Für Kerber begann das Match mit einem Break zum 0:1 denkbar unglücklich, diesem Aufschlagverlust lief sie den gesamten ersten Satz lang vergeblich nach. Andreescu spielte klug, variabel und mit enormer Wucht, vor allem mit dem zweiten Aufschlag der Kanadierin konnte Kerber überhaupt nichts anfangen.
"Ich seh' den Ball nicht, die Sonne blendet", jammerte sie, als ihr Coach Rainer Schüttler nach dem ersten Satz zu einer kurzen Besprechung auf den Platz kam. Der frühere Weltklassespieler, Nachfolger des im vergangenen Oktober überraschend entlassenen Belgiers Wim Fissette, reagierte erfrischend rustikal: "Das ist doch scheißegal jetzt, guck den Ball an, konzentrier dich auf deine Beine, lass dir nicht ihr Spiel aufzwingen. Du diktierst das Match."
Andreescu zeigt keinen Respekt vor Kerber
Das tat Kerber allerdings auch im zweiten Satz zunächst nicht. Andreescu spielte selbstbewusst und frech auf, sie zeigte keinen Respekt vor dem großen Namen auf der anderen Seite. Als sie beim Stand von 1:1 einen Stopp mit Hilfe der Netzkante zu einem Punkt machte, ließ sie sich mit erhobenen Armen vom Publikum feiern - ein eher ungewöhnliches Verhalten für eine so junge Spielerin.
Dennoch kam Kerber nun endlich besser ins Match. Sie zwang ihre Gegnerin zu einigen leichten Fehlern und schaffte im vierten Spiel des zweiten Satzes ihr erstes Break zur 3:1-Führung. Nach dem 4:1 holte Andreescu ihren Coach Sylvain Bruneau auf den Platz. "Ich kann nichts machen, ihre Schläge sind zu gut", sagte sie. "Bleib ruhig, das ist eine Sache des Willens", entgegnete Bruneau.
Kerber: "Was soll ich machen?"
Der kleine Smalltalk zeigte Wirkung: Andreescu gewann ihr nächstes Aufschlagspiel zum 2:4, verlor aber letztlich den Satz nach fast anderthalb Stunden Spielzeit mit 3:6. Im dritten Durchgang schwanden bei Andreescu die Kräfte, Kerber holte sich das Break zum 3:2, gab diesen Vorteil allerdings postwendend zum 3:3 wieder ab.

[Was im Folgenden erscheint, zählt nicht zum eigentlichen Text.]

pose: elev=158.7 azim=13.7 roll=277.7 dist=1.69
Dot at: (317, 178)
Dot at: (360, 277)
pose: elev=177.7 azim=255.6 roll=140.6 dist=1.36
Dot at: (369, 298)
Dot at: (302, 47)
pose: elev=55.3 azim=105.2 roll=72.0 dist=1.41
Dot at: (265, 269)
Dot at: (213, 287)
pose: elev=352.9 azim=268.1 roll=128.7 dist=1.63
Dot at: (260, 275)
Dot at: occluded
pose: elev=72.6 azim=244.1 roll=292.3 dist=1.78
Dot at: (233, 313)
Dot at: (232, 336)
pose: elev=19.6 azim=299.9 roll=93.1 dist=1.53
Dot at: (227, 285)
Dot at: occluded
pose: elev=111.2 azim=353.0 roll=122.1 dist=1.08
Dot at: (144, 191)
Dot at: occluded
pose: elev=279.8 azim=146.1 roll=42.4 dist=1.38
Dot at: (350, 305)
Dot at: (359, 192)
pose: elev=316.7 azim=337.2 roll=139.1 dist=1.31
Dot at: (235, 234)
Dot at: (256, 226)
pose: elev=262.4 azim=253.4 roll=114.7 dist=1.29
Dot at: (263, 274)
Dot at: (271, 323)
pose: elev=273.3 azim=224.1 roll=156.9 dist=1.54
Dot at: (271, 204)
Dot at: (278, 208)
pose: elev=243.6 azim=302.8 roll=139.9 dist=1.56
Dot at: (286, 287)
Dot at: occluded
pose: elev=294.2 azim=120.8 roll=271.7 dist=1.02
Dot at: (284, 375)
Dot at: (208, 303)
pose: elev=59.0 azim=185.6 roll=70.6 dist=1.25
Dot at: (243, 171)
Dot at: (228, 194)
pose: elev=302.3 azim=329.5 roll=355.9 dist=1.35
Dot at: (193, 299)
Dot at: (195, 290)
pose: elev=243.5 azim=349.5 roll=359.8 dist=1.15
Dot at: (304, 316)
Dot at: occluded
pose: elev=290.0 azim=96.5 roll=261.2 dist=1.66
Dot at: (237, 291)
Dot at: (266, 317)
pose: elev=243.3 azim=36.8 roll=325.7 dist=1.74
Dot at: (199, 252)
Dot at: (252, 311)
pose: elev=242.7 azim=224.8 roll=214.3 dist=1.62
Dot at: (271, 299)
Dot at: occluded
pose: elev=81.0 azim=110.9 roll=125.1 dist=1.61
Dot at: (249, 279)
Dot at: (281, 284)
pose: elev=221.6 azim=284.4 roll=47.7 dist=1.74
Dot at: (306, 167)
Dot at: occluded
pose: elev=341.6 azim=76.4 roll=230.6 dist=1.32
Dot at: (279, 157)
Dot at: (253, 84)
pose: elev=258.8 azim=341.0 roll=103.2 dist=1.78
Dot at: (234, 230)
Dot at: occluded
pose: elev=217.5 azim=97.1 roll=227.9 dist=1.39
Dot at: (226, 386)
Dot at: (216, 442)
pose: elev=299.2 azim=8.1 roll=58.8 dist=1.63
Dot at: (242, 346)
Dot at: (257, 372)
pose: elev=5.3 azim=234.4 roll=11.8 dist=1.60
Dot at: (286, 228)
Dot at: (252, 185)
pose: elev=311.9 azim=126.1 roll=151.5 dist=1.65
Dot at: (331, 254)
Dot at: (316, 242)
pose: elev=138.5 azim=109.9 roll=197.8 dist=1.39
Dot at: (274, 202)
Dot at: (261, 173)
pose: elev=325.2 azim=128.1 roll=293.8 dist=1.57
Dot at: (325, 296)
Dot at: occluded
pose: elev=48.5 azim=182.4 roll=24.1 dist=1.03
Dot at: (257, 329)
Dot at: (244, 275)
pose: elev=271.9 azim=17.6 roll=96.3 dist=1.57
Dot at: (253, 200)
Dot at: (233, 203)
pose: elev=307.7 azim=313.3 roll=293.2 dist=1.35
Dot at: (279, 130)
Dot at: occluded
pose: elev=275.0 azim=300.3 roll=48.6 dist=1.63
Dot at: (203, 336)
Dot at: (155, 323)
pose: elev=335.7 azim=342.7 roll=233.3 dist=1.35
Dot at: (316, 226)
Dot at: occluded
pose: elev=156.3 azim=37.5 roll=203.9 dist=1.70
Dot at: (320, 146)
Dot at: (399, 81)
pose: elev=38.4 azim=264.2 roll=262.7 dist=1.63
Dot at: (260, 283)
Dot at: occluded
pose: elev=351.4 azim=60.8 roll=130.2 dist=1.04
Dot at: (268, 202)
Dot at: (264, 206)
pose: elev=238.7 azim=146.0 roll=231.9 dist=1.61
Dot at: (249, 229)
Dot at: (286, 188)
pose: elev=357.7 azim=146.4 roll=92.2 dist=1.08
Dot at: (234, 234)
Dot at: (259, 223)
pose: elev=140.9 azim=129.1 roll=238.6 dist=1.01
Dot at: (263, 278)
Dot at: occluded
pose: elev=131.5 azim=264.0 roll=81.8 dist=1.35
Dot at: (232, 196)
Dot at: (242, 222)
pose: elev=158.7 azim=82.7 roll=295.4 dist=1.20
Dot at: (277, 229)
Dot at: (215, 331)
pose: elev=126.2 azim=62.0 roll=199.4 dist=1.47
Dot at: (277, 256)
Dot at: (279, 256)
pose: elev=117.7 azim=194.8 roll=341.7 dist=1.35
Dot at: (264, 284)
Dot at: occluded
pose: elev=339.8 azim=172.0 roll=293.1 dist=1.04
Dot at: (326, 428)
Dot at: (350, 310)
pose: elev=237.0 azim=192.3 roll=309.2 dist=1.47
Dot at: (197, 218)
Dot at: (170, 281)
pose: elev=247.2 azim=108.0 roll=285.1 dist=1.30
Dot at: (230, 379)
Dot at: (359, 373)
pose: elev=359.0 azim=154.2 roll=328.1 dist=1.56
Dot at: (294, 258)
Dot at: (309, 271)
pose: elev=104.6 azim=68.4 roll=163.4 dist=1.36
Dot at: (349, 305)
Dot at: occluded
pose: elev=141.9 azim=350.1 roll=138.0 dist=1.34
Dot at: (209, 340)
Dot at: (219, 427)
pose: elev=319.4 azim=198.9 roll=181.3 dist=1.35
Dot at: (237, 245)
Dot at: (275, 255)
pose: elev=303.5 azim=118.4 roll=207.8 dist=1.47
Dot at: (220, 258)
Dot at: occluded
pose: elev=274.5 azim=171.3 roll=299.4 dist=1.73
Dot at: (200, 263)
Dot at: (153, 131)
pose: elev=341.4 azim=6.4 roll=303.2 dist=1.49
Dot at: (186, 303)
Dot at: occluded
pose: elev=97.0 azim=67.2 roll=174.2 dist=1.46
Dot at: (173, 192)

Als Andreescu mit 4:3 in Führung ging, kam Schüttler erneut auf den Platz. "Was soll ich machen, sie trifft jeden Ball", sagte Kerber. "Sie ist müde, glaub an dich, du musst jeden Ball schlagen, nicht schieben", empfahl Schüttler.
Am Ende aber hatte Andreescu das bessere Ende für sich, der vierte Matchball brachte nach 2:18 Stunden die Entscheidung. Andreescu erhielt einen Scheck über 1,34 Millionen Dollar, für Kerber blieb immerhin noch die Hälfte.